• _Набор заданий_:
A - Как изменилось число подписчиков «Объективиста» за год после разрыва Рэнд с Бранденом, согласно тексту о Рэнд и расколе среди объективистов?
B - Продолжите текст о Рэнд и расколе среди объективистов с того места, где он заканчивается.

• _Извлечённый текст_:
====

Во внешнем мире, тем временем, авторитет и влияние Рэнд существенно снизились после раскола в объективистских кругах. В год, последовавший за ее разрывом с Бранденом, количество подписчиков «Объективиста» резко упало, снизившись с двадцати тысяч до четырнадцати. Многочисленные энтузиасты начали по-своему интерпретировать философию Рэнд, чтобы она соответствовала их интересам. Объективизм всегда был чем-то большим, чем только Институт Натаниэля Брандена, строгость нравов которого отпугивала многих, кто желал стать его студентом. Возникали новые течения и лидеры, которые постепенно составляли конкуренцию самой Рэнд – например, «Общество рационального индивидуализма», основанное Джарретом Волльштейном, который, по иронии судьбы ранее был отчислен из ИНБ из-за конфронтации с Рэнд. Погрязшая в своих личных драмах и скандалах, она не могла надлежащим образом контролировать этот процесс.

====

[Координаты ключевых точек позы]
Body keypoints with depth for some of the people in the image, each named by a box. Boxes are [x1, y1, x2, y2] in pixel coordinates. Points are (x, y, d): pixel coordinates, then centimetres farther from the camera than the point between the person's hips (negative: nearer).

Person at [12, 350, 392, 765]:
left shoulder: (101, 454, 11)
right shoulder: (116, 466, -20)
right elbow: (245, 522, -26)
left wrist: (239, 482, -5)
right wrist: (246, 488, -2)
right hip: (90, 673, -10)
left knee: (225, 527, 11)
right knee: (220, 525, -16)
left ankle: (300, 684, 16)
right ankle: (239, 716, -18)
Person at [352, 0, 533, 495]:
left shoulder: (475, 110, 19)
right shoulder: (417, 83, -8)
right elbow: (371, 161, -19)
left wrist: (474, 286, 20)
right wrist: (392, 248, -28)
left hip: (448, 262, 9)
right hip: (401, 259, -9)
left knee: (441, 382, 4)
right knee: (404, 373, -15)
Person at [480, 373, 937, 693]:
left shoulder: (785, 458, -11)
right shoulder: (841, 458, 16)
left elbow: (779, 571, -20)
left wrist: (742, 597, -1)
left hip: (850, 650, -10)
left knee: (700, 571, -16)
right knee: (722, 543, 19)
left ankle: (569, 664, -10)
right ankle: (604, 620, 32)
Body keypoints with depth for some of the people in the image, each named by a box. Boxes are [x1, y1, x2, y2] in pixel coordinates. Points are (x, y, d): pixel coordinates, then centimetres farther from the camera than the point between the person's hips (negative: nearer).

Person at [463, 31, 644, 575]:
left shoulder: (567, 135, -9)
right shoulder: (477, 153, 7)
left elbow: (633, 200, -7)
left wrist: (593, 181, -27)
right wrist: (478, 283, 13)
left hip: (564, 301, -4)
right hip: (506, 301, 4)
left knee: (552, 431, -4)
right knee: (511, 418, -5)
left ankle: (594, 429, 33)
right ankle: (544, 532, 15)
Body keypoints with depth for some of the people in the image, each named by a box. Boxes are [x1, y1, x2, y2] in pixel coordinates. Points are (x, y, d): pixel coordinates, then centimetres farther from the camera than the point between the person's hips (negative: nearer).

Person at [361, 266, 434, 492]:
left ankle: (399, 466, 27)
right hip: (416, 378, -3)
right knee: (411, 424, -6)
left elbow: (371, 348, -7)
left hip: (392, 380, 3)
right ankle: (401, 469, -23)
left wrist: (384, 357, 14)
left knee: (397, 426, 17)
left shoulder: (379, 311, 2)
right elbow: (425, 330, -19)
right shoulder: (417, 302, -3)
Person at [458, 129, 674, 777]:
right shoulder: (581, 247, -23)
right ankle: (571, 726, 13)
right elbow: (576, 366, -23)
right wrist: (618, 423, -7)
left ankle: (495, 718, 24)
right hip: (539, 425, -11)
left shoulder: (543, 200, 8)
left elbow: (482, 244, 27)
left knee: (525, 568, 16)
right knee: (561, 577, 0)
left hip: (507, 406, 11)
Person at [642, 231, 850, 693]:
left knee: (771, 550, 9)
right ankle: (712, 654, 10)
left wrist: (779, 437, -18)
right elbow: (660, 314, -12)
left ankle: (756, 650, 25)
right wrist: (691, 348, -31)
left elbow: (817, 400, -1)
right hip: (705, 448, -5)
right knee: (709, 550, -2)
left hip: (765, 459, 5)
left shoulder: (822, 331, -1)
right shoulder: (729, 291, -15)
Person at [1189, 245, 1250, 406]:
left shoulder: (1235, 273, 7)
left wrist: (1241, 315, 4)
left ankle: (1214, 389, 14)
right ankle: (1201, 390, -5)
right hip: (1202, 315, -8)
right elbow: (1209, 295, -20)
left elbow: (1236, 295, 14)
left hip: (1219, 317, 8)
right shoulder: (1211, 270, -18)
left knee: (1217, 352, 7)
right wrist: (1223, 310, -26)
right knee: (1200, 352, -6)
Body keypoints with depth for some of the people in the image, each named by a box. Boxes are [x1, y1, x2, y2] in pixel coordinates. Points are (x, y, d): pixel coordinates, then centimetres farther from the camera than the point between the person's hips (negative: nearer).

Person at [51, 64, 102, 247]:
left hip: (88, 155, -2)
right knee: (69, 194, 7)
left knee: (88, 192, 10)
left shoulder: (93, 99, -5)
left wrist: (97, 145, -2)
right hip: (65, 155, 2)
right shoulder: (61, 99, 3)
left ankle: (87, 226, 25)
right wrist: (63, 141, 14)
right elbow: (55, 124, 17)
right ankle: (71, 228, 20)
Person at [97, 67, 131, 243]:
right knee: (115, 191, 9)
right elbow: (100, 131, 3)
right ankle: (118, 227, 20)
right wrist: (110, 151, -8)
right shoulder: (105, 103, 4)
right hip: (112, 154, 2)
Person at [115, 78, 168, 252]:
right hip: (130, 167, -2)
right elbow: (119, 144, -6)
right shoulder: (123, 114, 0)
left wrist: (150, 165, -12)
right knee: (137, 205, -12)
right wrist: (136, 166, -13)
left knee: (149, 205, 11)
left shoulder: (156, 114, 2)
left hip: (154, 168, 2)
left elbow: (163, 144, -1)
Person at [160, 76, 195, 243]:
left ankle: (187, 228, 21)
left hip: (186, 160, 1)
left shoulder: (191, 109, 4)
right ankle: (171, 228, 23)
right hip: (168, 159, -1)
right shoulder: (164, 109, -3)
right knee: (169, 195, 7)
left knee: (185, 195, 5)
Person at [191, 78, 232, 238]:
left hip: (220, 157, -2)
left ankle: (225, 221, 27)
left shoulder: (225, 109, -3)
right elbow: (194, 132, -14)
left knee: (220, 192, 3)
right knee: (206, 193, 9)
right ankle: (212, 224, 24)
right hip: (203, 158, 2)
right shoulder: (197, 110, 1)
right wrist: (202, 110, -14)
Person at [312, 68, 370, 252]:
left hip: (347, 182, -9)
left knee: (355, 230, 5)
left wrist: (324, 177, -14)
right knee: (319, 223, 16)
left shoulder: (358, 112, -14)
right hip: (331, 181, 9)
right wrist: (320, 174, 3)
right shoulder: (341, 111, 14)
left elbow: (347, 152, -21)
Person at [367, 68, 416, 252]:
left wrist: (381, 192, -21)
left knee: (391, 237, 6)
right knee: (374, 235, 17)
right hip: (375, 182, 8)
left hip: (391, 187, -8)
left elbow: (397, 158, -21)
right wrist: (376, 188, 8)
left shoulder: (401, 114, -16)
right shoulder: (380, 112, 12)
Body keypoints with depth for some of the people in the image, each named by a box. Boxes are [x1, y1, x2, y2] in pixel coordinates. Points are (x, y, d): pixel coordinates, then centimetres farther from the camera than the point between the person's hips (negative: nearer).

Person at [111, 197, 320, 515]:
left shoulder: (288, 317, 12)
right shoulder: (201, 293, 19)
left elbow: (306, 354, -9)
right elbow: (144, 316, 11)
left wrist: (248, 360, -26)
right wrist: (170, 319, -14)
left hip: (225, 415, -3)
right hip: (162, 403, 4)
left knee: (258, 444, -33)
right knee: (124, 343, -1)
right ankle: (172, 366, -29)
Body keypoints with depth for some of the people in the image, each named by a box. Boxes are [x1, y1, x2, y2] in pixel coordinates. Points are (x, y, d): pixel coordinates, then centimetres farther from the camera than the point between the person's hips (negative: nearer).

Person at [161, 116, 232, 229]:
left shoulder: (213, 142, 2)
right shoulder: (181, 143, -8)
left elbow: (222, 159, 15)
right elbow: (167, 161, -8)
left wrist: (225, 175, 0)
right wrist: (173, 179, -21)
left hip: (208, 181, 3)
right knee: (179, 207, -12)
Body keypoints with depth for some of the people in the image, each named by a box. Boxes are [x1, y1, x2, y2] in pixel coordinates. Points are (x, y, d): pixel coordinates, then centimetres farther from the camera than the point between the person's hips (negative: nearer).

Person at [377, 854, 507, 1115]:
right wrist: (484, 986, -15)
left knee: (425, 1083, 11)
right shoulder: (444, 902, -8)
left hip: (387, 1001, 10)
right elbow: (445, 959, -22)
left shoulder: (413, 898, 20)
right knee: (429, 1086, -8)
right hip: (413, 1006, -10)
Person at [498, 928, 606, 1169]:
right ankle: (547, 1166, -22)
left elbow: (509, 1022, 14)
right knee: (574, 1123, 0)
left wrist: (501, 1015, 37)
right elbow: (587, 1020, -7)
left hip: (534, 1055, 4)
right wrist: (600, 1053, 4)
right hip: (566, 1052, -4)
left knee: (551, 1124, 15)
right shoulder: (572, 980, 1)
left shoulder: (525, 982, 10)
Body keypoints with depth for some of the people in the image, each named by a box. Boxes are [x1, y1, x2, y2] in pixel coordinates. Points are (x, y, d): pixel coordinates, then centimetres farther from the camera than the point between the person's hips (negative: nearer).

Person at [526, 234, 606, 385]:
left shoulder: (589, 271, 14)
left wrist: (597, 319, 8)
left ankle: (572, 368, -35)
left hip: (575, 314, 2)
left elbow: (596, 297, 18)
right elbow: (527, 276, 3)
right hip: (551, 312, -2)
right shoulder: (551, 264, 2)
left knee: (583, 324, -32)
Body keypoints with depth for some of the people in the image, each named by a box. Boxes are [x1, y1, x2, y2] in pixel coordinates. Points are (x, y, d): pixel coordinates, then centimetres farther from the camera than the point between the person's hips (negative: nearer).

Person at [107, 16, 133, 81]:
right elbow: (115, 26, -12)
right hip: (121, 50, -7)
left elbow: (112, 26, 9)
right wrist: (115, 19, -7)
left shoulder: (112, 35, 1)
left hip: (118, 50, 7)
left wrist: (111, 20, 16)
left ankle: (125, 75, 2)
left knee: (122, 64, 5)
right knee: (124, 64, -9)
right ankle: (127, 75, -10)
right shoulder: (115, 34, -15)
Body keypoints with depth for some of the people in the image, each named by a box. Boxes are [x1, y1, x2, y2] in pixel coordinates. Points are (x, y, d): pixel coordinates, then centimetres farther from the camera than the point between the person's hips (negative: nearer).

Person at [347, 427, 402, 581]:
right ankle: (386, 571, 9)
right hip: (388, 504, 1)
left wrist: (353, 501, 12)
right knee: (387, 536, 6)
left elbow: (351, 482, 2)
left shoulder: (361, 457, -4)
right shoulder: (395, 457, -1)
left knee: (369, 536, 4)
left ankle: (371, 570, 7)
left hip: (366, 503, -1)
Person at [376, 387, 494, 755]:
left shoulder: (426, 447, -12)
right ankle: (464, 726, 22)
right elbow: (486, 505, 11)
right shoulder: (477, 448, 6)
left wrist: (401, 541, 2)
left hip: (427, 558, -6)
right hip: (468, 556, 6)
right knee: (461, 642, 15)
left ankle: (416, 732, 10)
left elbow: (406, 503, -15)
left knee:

====

• _Ответы по заданиям_:
A - Оно резко упало с двадцати тысяч до четырнадцати.

B -
Глава 35
Скользя сквозь годы
Идеи Рэнд стали мощным источником тока, заставившего вращаться динамо-машину правого студенчества. На них указывал новый популярный символ – черный флаг анархии, дополненный золотым знаком доллара. Являя собой широкую отсылку к радикальному либертарианству, флаг имел несколько значений. Знак доллара, являвшийся тотемом Джона Голта и всего романа «Атлант расправил плечи», был явной аллюзией на творчество Рэнд. Однако помещение его на черный флаг говорило и о других влияниях, в первую очередь, об анархистском. Каково бы ни было истинное значение этого символа, черный флаг выглядел весьма угрожающе для традиционных консерваторов по мере того, как он выходил за пределы объективистской субкультуры и распространялся внутри более широкого консервативного движения. Корреспондент консервативного издания Chalcedon Report Гэри Норт был встревожен тем, что он обнаружил, приехав в Южную Калифорнию делать репортаж о конференции организации «Молодые американцы за свободу». Вместо прилежных консерваторов, утверждавших веру в бога и страну, конференция была наполнена эксцентричными молодыми людьми, размахивавшими черными флагами со знаком доллара. Либертарианские энтузиасты обсуждали предложения по созданию оффшорных налоговых зон и спорили о тонкостях объективистской доктрины. «Когда разговор зашел о том, был бы Реарден подлинным героем «Атланта», если бы эта история действительно разыгралась в мире, в котором мы живем, я ушел», – сообщал Норт. Он заключал: «Я думаю, правильным будет сказать, что «Молодые американцы» дрейфуют». Реакция Норта была показательна. Многие консерваторы просто не могли понять новой моды на либертарианство, по их мнению эта странная тенденция могла стать опасной, если ее не пресечь в зародыше.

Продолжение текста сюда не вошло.